- Exercise goal
Count how many lines below contain the word "Matt", then give that number alone.

Task material START

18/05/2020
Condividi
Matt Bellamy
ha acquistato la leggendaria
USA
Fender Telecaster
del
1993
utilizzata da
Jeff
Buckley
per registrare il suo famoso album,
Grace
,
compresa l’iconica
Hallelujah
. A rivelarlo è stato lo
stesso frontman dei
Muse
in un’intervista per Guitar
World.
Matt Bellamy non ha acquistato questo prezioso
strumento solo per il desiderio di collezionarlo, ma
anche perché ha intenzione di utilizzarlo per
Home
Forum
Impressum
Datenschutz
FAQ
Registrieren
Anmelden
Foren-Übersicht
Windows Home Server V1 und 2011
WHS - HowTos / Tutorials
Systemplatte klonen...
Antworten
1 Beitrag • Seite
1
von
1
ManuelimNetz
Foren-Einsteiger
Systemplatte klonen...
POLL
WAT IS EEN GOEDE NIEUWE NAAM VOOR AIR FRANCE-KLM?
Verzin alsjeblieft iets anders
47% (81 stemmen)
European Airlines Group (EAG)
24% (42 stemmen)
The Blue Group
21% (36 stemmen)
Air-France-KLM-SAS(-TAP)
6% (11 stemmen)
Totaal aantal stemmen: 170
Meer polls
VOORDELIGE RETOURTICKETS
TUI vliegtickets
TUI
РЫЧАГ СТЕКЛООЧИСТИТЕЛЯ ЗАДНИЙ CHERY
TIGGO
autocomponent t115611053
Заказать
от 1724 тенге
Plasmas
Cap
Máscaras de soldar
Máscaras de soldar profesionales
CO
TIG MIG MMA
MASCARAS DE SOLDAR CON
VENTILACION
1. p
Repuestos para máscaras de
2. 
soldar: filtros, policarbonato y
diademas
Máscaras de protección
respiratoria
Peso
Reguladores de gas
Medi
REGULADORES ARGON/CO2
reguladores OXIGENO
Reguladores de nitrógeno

Task material END

- Your response
2